## Provided text
Author Topic: Centrifugal pump test  (Read 6055 times)

Offline petertha

  • Full Member
  • ****
  • Posts: 1111
Centrifugal pump test
« on: February 05, 2026, 10:24:30 PM »
I drew up & 3D printed a bench test centrifugal pump. I was expecting anemic flow based on TLAR design #1, but it is apparently worse than that. Before mounting to my stationary motor, I gave it a spin-up in in the sink with my cordless drill. Even trying to pull 1" hydrostatic head & priming best & pinching outlet hose on & off, it just did not want to flow. Like at all. Some specs: inlet diameter = 6mm. Flares internally to 8mm rotor eye diameter. Throat maximum is 6mm wide x 4mm high, 8 rotor vanes are 6mm high (~0.2mm clearance to volute), rotor vanes are 1mm sec thick, outlet diverges from rectangular throat to round section by about 20% more section area. The minimum cutwater distance to rotor is about 0.6-0.8mm. The 2 pump halves are not sealed with a gasket, just lightly tightened face to face using M2 bolts you see. Any ideas? I can scale the volute down if its too aggressive for (not sure really - 'cordless drill' speed).
« Last Edit: February 12, 2026, 09:50:30 PM by petertha »

Offline petertha

  • Full Member
  • ****
  • Posts: 1111
Re: Centrifugal pump test (fail)
« Reply #1 on: February 05, 2026, 10:27:37 PM »
PS - the pump insides are MUCH smoother than what you see on the outside which is rough as a result of print orientation & tree supports. I forgot to take a pics of the insides but will.

Offline Dave Otto

  • Full Member
  • *****
  • Posts: 5281
  • Boise, Idaho USA
    • Photo Bucket
Re: Centrifugal pump test (fail)
« Reply #2 on: February 05, 2026, 10:47:09 PM »

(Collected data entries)
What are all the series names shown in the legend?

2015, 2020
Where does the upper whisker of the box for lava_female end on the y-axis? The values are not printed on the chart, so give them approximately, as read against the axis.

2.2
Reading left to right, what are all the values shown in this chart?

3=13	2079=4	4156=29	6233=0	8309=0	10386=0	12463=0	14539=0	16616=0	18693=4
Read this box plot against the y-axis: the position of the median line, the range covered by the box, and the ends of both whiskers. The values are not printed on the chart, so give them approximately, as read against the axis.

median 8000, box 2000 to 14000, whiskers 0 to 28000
---
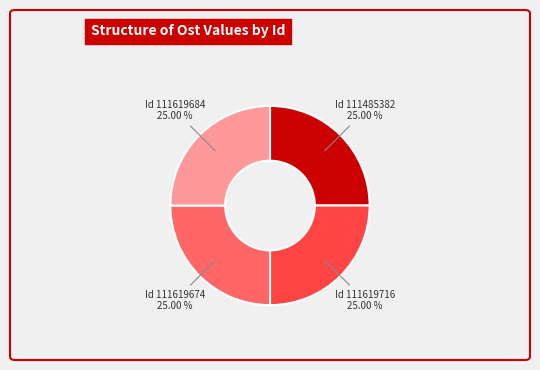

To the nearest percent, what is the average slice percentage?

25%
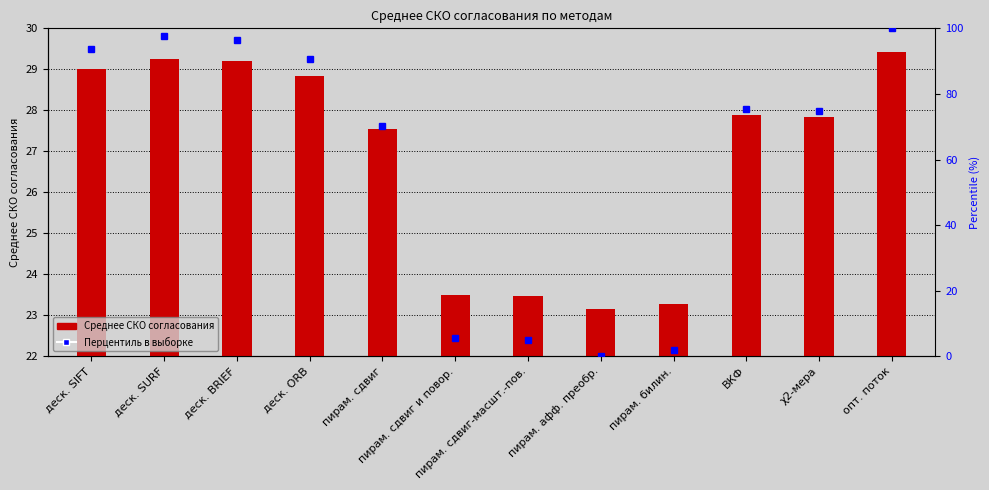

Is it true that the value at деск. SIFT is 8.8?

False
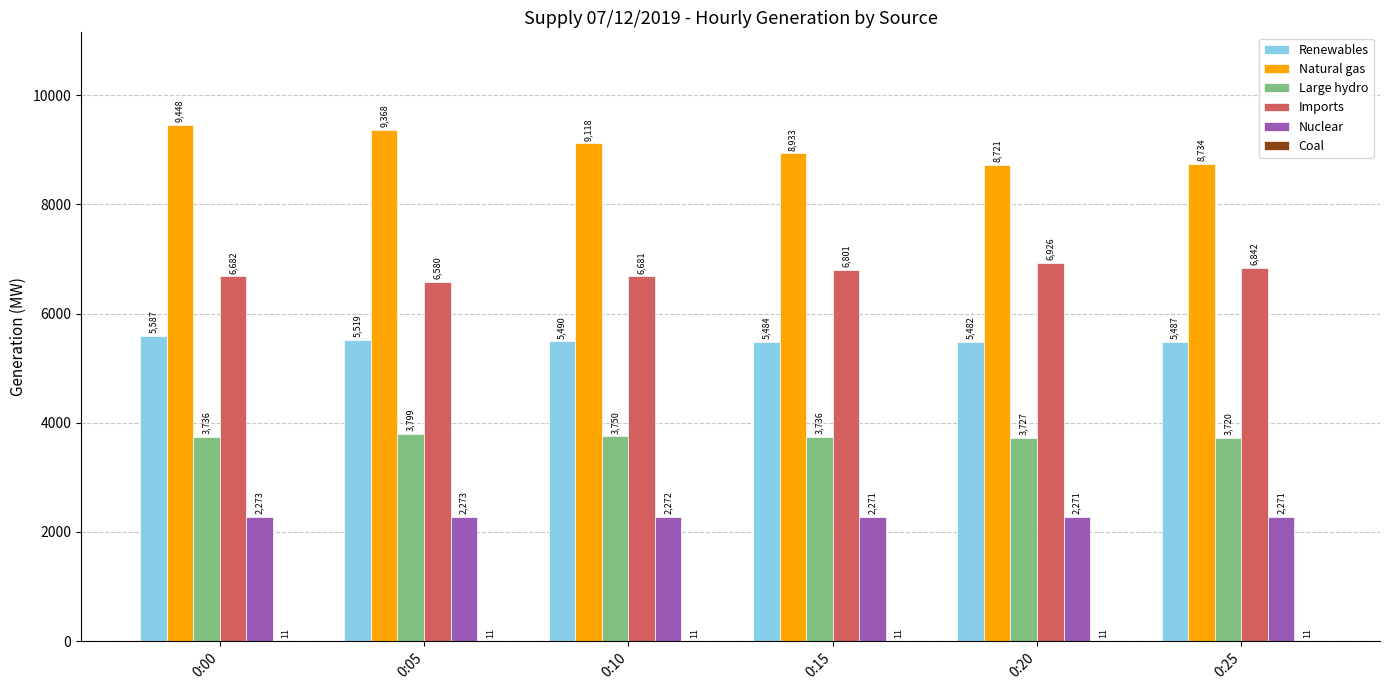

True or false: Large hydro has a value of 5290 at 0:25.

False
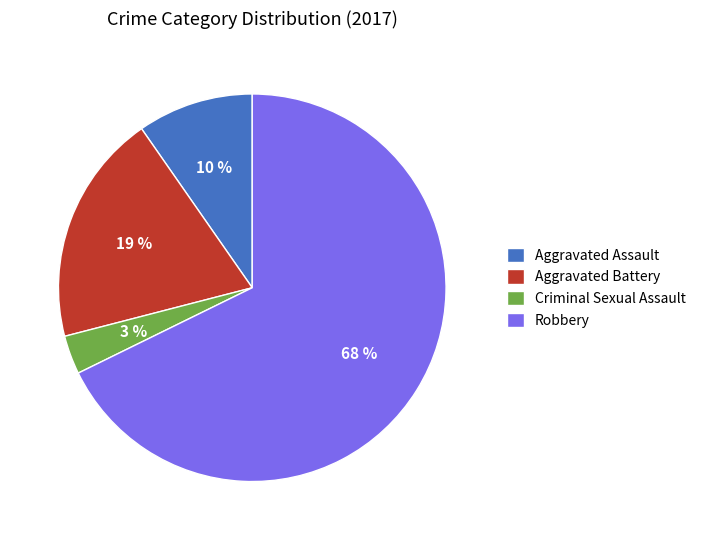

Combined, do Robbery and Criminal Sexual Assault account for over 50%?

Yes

## Work to complete
**a.** In the records, take everything from the line containing "What are all the series" down to the line containing "Reading left to" and write it out again with "values" swapped for "figures", leaving the rest untouched.
**b.** Extend the forum thread on the centrifugal pump test by writing what follows its final line.
The text and the records have no connection to each other.

## Outputs for the tasks
**a.**
What are all the series names shown in the legend?

2015, 2020
Where does the upper whisker of the box for lava_female end on the y-axis? The figures are not printed on the chart, so give them approximately, as read against the axis.

2.2
Reading left to right, what are all the figures shown in this chart?

**b.**
When you say 1" hydrostatic head, you are also saying that the inlet to the pump was being supplied with the fluid source 1" above the pump? So it should not need priming, just trying to understand.

Dave

Offline CI

  • Full Member
  • ****
  • Posts: 1099
Re: Centrifugal pump test (fail)
« Reply #3 on: February 05, 2026, 10:48:09 PM »
I have used drill-powered pumps like that to transfer liquids, and the worked well, and were self-priming.
I suspect the pumps I used had a tight rubber impeller, which pulled enough vacuum to allow them to be self priming.
That is a nice pump design.
.
Without pushing the boundaries, one never knows what can be achieved.

Online Vixen

  • Full Member
  • *****
  • Posts: 3645
  • Hampshire UK
Re: Centrifugal pump test (fail)
« Reply #4 on: February 05, 2026, 10:54:09 PM »
Hello Peter,

Can you post a full cross section, including the inlet. Then we can see exactly what you have designed. We can go from there.

Mike
It is the journey that matters, not the destination

Sometimes, it can be a long and winding road

Offline petertha

  • Full Member
  • ****
  • Posts: 1111
Re: Centrifugal pump test (fail)
« Reply #5 on: February 05, 2026, 11:59:50 PM »
Sorry for poor descriptions. When I mention 1" hydrostatic head, I meant that the inlet is only 1" above water surface in bucket & it failed to draw any water even though the pump & inlet tube was relatively primed.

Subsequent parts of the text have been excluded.